Hammad Hendra
Senin, April 21, 2025
Perkecil teks Perbesar teks
![]() |
Ilustrasi. (Dok. Ist) |
PEWARTA.CO.ID – Di tengah memanasnya konflik dagang global, harga Bitcoin masih menunjukkan ketahanan yang cukup kuat.
Pada pertengahan April 2025, aset kripto terbesar ini bergerak stabil dalam rentang harga USD84.000 hingga USD86.000, atau sekitar Rp1,44 miliar.
Meskipun belum mencatat lonjakan signifikan, kondisi ini memperlihatkan bahwa Bitcoin tetap mampu bertahan di tengah gejolak ekonomi dan ketidakpastian geopolitik yang dipicu eskalasi tensi antarnegara, terutama akibat konflik dagang internasional.
Berdasarkan data dari CoinGecko, dalam 24 jam terakhir, harga Bitcoin tercatat mengalami kenaikan tipis sebesar 1%.
Sementara itu, kapitalisasi pasar mencapai sekitar USD2,77 triliun, dengan volume transaksi harian sebesar USD46,7 miliar.
Pergerakan yang relatif stagnan ini menjadi cerminan sikap investor yang lebih berhati-hati menghadapi potensi resesi di Amerika Serikat serta situasi geopolitik yang belum pasti.
Sentimen pasar dipengaruhi oleh dinamika global
Salah satu isu yang turut membentuk sentimen pasar adalah laporan bahwa pemerintah AS di bawah kepemimpinan Donald Trump tengah mempertimbangkan langkah membeli Bitcoin menggunakan pendapatan dari tarif perdagangan.
Inisiatif ini disebut-sebut sebagai upaya diversifikasi cadangan negara.
Selain itu, kabar positif juga datang dari sektor institusional.
ETF Bitcoin spot kembali menerima aliran dana segar setelah mengalami tekanan berturut-turut selama sepekan.
Tepatnya pada 14 April 2025, ETF ini mencatat arus masuk sebesar USD1,47 juta, memperlihatkan potensi pemulihan minat investor.
CEO Indodax, Oscar Darmawan, turut mengomentari dinamika ini dan menilai bahwa fluktuasi harga baru-baru ini merupakan reaksi pasar terhadap isu-isu global, termasuk kebijakan perdagangan serta faktor musiman seperti rendahnya likuiditas pada akhir pekan.
"Kenaikan singkat ke level USD86.000 beberapa waktu lalu dipicu oleh reaksi pasar terhadap kabar pengecualian tarif yang memberikan nafas segar sementara.

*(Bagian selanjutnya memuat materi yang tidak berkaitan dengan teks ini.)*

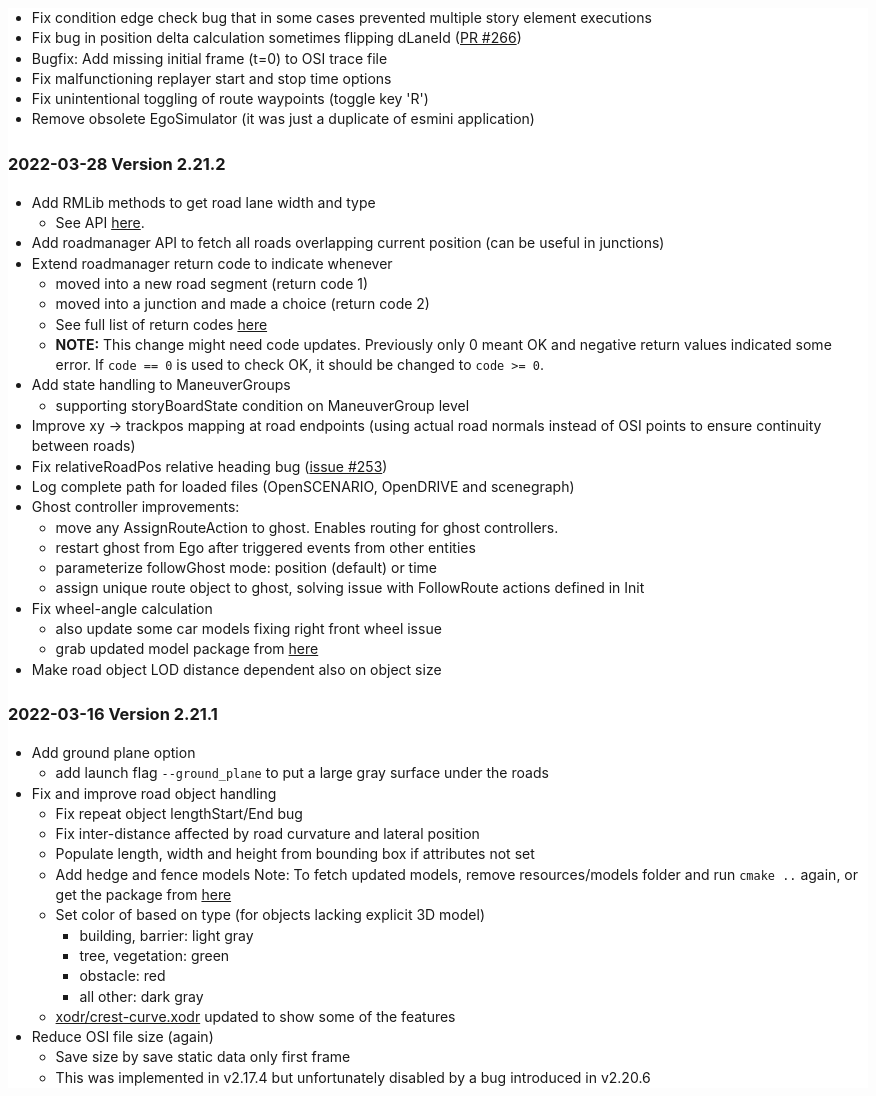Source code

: - Fix condition edge check bug that in some cases prevented multiple story element executions
- Fix bug in position delta calculation sometimes flipping dLaneId ([PR #266](https://github.com/esmini/esmini/issues/266))
- Bugfix: Add missing initial frame (t=0) to OSI trace file
- Fix malfunctioning replayer start and stop time options
- Fix unintentional toggling of route waypoints (toggle key 'R')
- Remove obsolete EgoSimulator (it was just a duplicate of esmini application)

### 2022-03-28 Version 2.21.2

- Add RMLib methods to get road lane width and type
  - See API [here](https://github.com/esmini/esmini/blob/fe9a582c29af7bb31aed299b517ea3fde451d125/EnvironmentSimulator/Libraries/esminiRMLib/esminiRMLib.hpp#L396).
- Add roadmanager API to fetch all roads overlapping current position (can be useful in junctions)
- Extend roadmanager return code to indicate whenever
  - moved into a new road segment (return code 1)
  - moved into a junction and made a choice (return code 2)
  - See full list of return codes [here](https://github.com/esmini/esmini/blob/fe9a582c29af7bb31aed299b517ea3fde451d125/EnvironmentSimulator/Modules/RoadManager/RoadManager.hpp#L1786)
  - **NOTE:** This change might need code updates. Previously only 0 meant OK and negative return values indicated some error. If `code == 0` is used to check OK, it should be changed to `code >= 0`.
- Add state handling to ManeuverGroups
  - supporting storyBoardState condition on ManeuverGroup level
- Improve xy -> trackpos mapping at road endpoints (using actual road normals instead of OSI points to ensure continuity between roads)
- Fix relativeRoadPos relative heading bug ([issue #253](https://github.com/esmini/esmini/issues/253))
- Log complete path for loaded files (OpenSCENARIO, OpenDRIVE and scenegraph)
- Ghost controller improvements:
  - move any AssignRouteAction to ghost. Enables routing for ghost controllers.
  - restart ghost from Ego after triggered events from other entities
  - parameterize followGhost mode: position (default) or time
  - assign unique route object to ghost, solving issue with FollowRoute actions defined in Init
- Fix wheel-angle calculation
  - also update some car models fixing right front wheel issue
  - grab updated model package from [here](https://dl.dropboxusercontent.com/s/5gk8bvgzqiaaoco/models.7z?dl=1)
- Make road object LOD distance dependent also on object size

### 2022-03-16 Version 2.21.1

- Add ground plane option
  - add launch flag `--ground_plane` to put a large gray surface under the roads
- Fix and improve road object handling
  - Fix repeat object lengthStart/End bug
  - Fix inter-distance affected by road curvature and lateral position
  - Populate length, width and height from bounding box if attributes not set
  - Add hedge and fence models
    Note: To fetch updated models, remove resources/models folder and run `cmake ..` again, or get the package from [here](https://dl.dropboxusercontent.com/s/5gk8bvgzqiaaoco/models.7z?dl=1)
  - Set color of based on type (for objects lacking explicit 3D model)
    - building, barrier: light gray
    - tree, vegetation: green
    - obstacle: red
    - all other: dark gray
  - [xodr/crest-curve.xodr](https://github.com/esmini/esmini/blob/master/resources/xodr/crest-curve.xodr) updated to show some of the features
- Reduce OSI file size (again)
  - Save size by save static data only first frame
  - This was implemented in v2.17.4 but unfortunately disabled by a bug introduced in v2.20.6
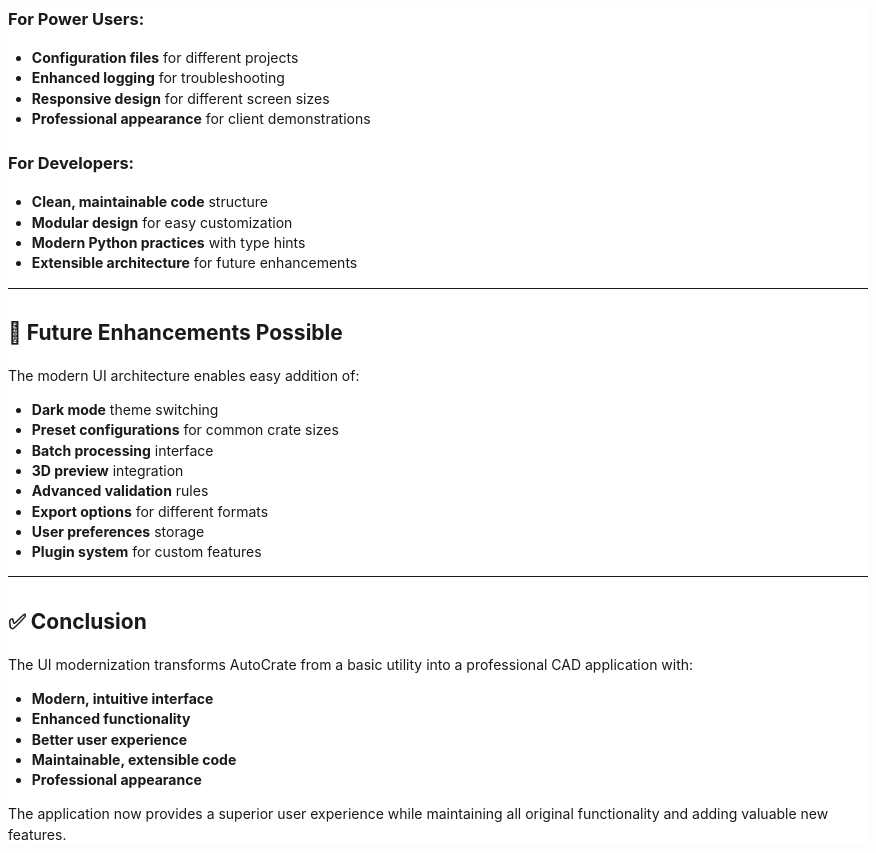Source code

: ### **For Power Users:**
- **Configuration files** for different projects
- **Enhanced logging** for troubleshooting
- **Responsive design** for different screen sizes
- **Professional appearance** for client demonstrations

### **For Developers:**
- **Clean, maintainable code** structure
- **Modular design** for easy customization
- **Modern Python practices** with type hints
- **Extensible architecture** for future enhancements

---

## 🔮 **Future Enhancements Possible**

The modern UI architecture enables easy addition of:
- **Dark mode** theme switching
- **Preset configurations** for common crate sizes
- **Batch processing** interface
- **3D preview** integration
- **Advanced validation** rules
- **Export options** for different formats
- **User preferences** storage
- **Plugin system** for custom features

---

## ✅ **Conclusion**

The UI modernization transforms AutoCrate from a basic utility into a professional CAD application with:
- **Modern, intuitive interface**
- **Enhanced functionality** 
- **Better user experience**
- **Maintainable, extensible code**
- **Professional appearance**

The application now provides a superior user experience while maintaining all original functionality and adding valuable new features.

Namun, faktor likuiditas yang rendah di akhir pekan dan belum adanya kejelasan arah kebijakan perdagangan AS membuat pasar kembali ragu, sehingga harga terkoreksi secara alami ke bawah USD84.000," kata Oscar dalam keterangannya, Jakarta, Minggu (20/4/2025).
Potensi arah baru dalam kebijakan pemerintah AS
Oscar juga menyoroti perkembangan positif dari sisi adopsi institusional.
Menurutnya, minat pemerintah AS terhadap Bitcoin, baik melalui ETF maupun potensi pembelian langsung, menandakan perubahan cara pandang terhadap aset digital.
“Narasi bahwa Bitcoin adalah alat spekulatif perlahan mulai tergantikan dengan posisi Bitcoin sebagai penyimpan nilai dan pelindung kekayaan jangka panjang,” ujarnya.
Ia menambahkan, jika langkah Amerika Serikat untuk mengakumulasi Bitcoin benar-benar diwujudkan, maka hal tersebut akan memperkuat kepercayaan terhadap teknologi blockchain, bukan hanya di kalangan investor ritel, tetapi juga lembaga keuangan global dan bahkan pemerintah negara lain.
Namun demikian, Oscar tetap mengingatkan adanya risiko besar dari gejolak makroekonomi yang dapat memengaruhi pasar.
“Bitcoin memang bisa menjadi alternatif investasi yang sudah teruji, tetapi investor harus tetap disiplin dalam manajemen risiko. Jangan berinvestasi karena euforia sesaat,” tegasnya.
Pendekatan investasi rasional disarankan
Mengingat kondisi pasar yang belum stabil, Oscar menyarankan pendekatan investasi jangka panjang dengan strategi Dollar-Cost Averaging (DCA).
Metode ini dianggap mampu mengurangi tekanan emosional investor dalam menghadapi volatilitas.
"DCA adalah strategi yang bisa mengurangi tekanan emosional dalam menghadapi volatilitas pasar, apalagi saat situasi ekonomi global belum stabil,” tambahnya.